Fragmento:
Las 13 vidas segadas allí —deben pensar algunos— valen lo que valen, quizás, solo quizás, porque son (eran) emigrantes, gentes de fácil sustitución, ¡como si todas las vidas no valiesen igual! La maraña administrativa, empresarial, el complejo rastro de la muerte, hará que cuando el juicio termine las responsabilidades (empresariales, administrativas, policiales…) se diluyan y “aconsejen” pasar página. Solo hay que esperar a que suceda, pues sucedió otras veces.

Discoteca (Fuente: Pixabay).

En las viejas leyes del fútbol, había un viejo código de honor no escrito entre los propios jugadores: lo que pasa en el terreno de juego, se queda en el terreno de juego. Dentro del césped todos suponíamos –bueno, lo sabíamos, pero no podíamos confirmarlo- que los insultos entre compañeros volaban a ras de césped, que había jugadores que saltaban al campo con agujas en los dedos, que la mención de la madre, los hijos, la raza era cosa común… Todo valía para conseguir la gloria, el triunfo. A veces, también pero no siempre, el dinero.

Registros mostrados:

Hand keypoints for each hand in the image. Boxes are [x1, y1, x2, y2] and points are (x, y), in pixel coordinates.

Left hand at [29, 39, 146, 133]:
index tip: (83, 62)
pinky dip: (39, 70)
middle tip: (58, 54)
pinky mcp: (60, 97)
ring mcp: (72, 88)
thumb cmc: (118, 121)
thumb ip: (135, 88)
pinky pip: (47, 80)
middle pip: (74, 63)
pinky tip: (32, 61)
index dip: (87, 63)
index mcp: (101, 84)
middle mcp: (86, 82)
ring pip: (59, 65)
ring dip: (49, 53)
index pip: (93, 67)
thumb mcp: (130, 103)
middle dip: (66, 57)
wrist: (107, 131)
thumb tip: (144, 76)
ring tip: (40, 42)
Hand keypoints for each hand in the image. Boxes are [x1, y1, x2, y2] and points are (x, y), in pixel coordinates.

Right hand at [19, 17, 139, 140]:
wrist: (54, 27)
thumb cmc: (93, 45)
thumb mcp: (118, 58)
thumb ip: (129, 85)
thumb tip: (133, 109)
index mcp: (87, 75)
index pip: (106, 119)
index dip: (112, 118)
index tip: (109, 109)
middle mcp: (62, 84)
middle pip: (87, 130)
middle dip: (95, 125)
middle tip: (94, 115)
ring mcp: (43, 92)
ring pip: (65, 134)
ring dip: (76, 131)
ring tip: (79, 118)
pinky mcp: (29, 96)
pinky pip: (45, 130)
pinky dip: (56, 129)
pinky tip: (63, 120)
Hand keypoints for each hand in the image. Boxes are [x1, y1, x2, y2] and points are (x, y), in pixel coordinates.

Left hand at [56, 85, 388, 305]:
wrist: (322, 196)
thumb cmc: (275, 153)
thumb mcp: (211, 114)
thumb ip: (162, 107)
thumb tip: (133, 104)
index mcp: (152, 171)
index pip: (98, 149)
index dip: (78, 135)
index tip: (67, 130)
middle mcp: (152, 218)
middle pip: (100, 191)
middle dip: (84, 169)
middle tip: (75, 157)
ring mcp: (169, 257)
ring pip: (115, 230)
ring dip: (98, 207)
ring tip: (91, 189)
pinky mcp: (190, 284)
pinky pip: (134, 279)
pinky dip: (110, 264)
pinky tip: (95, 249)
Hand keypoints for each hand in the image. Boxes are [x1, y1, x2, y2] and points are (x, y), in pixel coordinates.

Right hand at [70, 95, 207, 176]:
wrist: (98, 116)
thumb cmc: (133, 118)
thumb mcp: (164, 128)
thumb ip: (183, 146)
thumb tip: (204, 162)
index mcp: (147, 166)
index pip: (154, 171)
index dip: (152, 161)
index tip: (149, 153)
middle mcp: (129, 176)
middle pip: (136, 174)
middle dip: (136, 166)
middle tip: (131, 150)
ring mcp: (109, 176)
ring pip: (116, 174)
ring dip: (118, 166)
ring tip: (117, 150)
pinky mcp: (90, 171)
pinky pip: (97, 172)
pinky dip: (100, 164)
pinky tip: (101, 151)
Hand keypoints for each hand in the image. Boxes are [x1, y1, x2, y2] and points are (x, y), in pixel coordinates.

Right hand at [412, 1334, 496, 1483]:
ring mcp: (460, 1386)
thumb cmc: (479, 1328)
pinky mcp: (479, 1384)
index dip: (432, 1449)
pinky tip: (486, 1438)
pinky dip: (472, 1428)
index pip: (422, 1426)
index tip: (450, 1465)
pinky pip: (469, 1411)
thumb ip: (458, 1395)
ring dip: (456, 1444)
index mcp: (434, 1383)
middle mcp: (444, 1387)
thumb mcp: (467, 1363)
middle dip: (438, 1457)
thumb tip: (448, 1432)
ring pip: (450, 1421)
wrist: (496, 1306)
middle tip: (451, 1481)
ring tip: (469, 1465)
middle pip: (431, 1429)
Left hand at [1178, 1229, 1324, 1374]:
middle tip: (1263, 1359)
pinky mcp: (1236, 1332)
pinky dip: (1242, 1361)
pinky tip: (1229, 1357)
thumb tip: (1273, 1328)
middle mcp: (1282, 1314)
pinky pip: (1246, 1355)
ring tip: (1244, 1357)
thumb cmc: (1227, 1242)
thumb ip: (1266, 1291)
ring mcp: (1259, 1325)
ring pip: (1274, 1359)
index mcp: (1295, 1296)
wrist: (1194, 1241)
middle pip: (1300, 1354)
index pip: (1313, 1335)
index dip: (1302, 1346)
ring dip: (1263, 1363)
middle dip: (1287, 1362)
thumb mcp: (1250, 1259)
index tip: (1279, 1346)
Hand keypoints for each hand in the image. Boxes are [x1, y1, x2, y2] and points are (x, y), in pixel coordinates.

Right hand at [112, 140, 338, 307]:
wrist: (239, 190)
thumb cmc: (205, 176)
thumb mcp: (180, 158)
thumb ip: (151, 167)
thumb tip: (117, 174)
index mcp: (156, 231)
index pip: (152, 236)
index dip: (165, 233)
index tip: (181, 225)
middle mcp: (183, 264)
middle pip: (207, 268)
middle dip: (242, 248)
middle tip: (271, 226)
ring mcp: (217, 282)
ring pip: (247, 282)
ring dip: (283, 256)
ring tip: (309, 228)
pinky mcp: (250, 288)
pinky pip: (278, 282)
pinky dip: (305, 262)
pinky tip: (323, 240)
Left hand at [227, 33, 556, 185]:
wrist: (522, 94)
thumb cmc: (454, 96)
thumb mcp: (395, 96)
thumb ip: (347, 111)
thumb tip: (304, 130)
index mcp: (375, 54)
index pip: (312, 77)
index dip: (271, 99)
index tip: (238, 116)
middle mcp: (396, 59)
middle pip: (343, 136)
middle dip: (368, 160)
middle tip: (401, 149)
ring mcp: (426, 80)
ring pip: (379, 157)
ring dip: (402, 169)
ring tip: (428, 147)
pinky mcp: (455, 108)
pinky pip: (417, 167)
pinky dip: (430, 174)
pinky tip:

Tareas:
1 - Según el fragmento, ¿qué código de honor no escrito existía entre los jugadores de fútbol?
2 - Copia del fragmento el tramo que va desde "Discoteca (Fuente: Pixabay)." hasta "siempre, el dinero.", ambos incluidos.
Para responder, utiliza únicamente el fragmento.

Soluciones:
1 - Lo que pasa en el terreno de juego se queda en el terreno de juego.

2 -
Discoteca (Fuente: Pixabay).

En las viejas leyes del fútbol, había un viejo código de honor no escrito entre los propios jugadores: lo que pasa en el terreno de juego, se queda en el terreno de juego. Dentro del césped todos suponíamos –bueno, lo sabíamos, pero no podíamos confirmarlo- que los insultos entre compañeros volaban a ras de césped, que había jugadores que saltaban al campo con agujas en los dedos, que la mención de la madre, los hijos, la raza era cosa común… Todo valía para conseguir la gloria, el triunfo. A veces, también pero no siempre, el dinero.